About a month ago, I posted this: http://mailman.archlinux.org/pipermail/arch-dev-public/2012-February/022548.html
Your input would have been welcome then...

Also, I do not really see the point of your PKGBUILD: downloading the PGP key from ICANN and using it to verify the root-anchors.xml file is no more secure than just checking the hash of that file, since your PGP client has no means to know whether or no this key should be trusted.

But more importantly, what trusted-key.key file does your package propose to ship? root-anchors.key? Running "dig +sigchase icann.org" with that file as /etc/trusted-key.key yields "No trusted keys present" when it works perfectly with the /etc/trusted-key.key shipped by the current dnsutils.

To sum things up: as per the post I linked to above, I will release a dnssec-anchors package in [core] when OpenSSH-6.0 is released. Useful feedback is welcome, but not merely "it needs more cryptography" (I would retort that the hash function used to verify the integrity of the source files *is* a cryptographic hash function).

To be honest, I completely forgot about the source file integrity checks. However, these checks will only be meaningful when the key infrastructure is complete and present in Pacman. My understanding of Pacman's approach to package verification is basic (feel free to correct me), but as I see it currently, without Pacman's package signing fully working and actively checking PGP signatures, the source integrity check does nothing but verify that the files have not changed since they were packaged. They don't verify that you were the one who packaged them. If a rogue mirror decided to modify the trusted-key.key and release a modified package, the user would have no way of knowing. I'm not sure this is a big risk, but it is something to think about.

As for the trusted-key.key, it's actually in a different format than your supplied /etc/trusted-key.key. It contains the digest supplied by the ICANN/IANA when they released the root-anchors which it uses to verify the result of a DNSKEY query, whereas yours supplies the actual DNSKEY records (which I assume you got from a dig query on the root zone). We're essentially using two different approaches. The trust anchors as I distribute them are intended to be used by drill (from [community]/ldns) and not dig. The version of dig supplied in the main repositories likely did not have DNSSEC support when the dnssec-root-zone-trust-anchors package was created, hence why trusted-key.key is in this format. The original author's rational for this was that the DS format was usable to most applications. This may no longer be true.

It appears that packaging /etc/trusted-key.key in DNSKEY format is the way things are moving now, so here's what I am going to do. I'll keep the dnssec-root-zone-trust-anchors package from symlinking /etc/trusted-key.key to /usr/share/dnssec-trust-anchors/root-anchors.key and will instead add a post_install() hook that verifies that your supplied key works with the digest supplied by the IANA. I'll look into the dnssec-tools package and other related packages that I maintain and make sure that they're not expecting root anchors in DS format.

When time comes for your dnssec-anchors package to hit [core], I'll deprecate dnssec-root-zone-trust-anchors and changes dependencies on aur/dnssec-tools, etc.

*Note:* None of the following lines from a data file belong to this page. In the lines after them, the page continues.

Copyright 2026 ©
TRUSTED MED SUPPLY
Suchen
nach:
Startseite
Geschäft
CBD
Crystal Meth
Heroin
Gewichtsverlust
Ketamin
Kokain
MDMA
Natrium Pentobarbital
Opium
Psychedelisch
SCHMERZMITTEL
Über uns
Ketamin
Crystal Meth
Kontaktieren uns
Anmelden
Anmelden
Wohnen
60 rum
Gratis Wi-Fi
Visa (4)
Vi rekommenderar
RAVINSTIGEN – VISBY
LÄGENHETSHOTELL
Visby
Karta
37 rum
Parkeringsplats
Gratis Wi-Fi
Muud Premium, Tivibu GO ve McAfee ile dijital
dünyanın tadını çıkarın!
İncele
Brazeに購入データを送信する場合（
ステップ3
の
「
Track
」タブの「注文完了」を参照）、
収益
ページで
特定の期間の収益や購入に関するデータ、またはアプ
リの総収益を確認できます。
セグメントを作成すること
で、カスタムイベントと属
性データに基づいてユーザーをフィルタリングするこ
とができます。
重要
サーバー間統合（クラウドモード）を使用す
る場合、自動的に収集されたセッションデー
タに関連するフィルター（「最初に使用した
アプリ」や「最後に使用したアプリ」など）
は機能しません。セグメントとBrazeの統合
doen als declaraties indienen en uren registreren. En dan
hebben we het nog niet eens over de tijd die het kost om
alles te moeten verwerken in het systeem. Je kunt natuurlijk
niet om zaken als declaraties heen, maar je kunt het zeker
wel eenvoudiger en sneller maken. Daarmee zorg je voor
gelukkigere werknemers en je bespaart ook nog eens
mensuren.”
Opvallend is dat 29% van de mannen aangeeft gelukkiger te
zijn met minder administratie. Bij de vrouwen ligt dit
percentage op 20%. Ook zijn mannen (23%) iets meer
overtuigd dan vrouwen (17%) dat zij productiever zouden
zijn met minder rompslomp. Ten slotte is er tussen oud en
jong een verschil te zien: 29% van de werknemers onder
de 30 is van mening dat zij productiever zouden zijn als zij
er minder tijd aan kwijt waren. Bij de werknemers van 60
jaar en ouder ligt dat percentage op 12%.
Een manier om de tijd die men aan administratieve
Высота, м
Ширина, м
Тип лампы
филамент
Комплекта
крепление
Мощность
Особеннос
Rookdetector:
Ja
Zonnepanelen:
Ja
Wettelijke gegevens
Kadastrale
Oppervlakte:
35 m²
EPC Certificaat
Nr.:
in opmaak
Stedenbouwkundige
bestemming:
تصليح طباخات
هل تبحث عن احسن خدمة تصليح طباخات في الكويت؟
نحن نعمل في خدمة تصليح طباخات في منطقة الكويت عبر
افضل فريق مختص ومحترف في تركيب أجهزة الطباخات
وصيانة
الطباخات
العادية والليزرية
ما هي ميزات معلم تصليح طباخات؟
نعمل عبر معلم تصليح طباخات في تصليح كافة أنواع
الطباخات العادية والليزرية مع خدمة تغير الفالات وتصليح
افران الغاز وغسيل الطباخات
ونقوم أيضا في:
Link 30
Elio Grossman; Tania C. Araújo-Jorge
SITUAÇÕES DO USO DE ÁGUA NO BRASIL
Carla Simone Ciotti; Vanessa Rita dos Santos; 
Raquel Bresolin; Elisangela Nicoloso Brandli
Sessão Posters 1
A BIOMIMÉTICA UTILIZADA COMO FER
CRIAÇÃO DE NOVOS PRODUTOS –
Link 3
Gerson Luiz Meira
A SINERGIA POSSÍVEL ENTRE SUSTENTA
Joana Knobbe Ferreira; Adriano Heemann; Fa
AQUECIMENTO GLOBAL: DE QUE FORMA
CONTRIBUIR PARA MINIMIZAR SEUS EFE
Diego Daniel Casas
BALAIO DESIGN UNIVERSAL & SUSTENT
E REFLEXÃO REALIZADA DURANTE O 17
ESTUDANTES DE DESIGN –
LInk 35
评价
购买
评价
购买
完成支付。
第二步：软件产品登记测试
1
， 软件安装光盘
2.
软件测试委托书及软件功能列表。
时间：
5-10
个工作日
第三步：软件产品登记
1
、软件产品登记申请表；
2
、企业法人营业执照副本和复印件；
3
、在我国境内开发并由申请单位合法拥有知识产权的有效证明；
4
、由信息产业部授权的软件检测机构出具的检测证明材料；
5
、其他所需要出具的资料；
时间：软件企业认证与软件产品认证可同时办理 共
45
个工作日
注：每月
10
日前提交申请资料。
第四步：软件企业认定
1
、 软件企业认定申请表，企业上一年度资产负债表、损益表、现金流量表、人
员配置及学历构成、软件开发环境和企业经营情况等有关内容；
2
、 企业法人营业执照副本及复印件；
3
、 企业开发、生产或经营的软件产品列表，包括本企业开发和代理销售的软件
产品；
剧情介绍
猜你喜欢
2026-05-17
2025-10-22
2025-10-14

EDIT: The first part about Pacman really only applies to people that have not enabled signature checking on Pacman yet.

Nearly all packages in [core] and [extra] are signed, and pacman has the ability to verify them, although it's not currently enabled by default as we are still working on a keyring package. Unless you enabled it yourself, indeed, you need to trust the package mirror you use. If you don't, your gnupg itself might be compromised so there is little point in verifying anything.

Anyway, if you found a way to verify the trusted-key.key file from my package using the IANA-published data I would be very interested in integrating it to the dnssec-anchors package.

I'll let this bug report open until dnssec-anchors goes to [testing] so we can keep discussing it.

Please see if you have any suggestions to improve what I just pushed to [testing].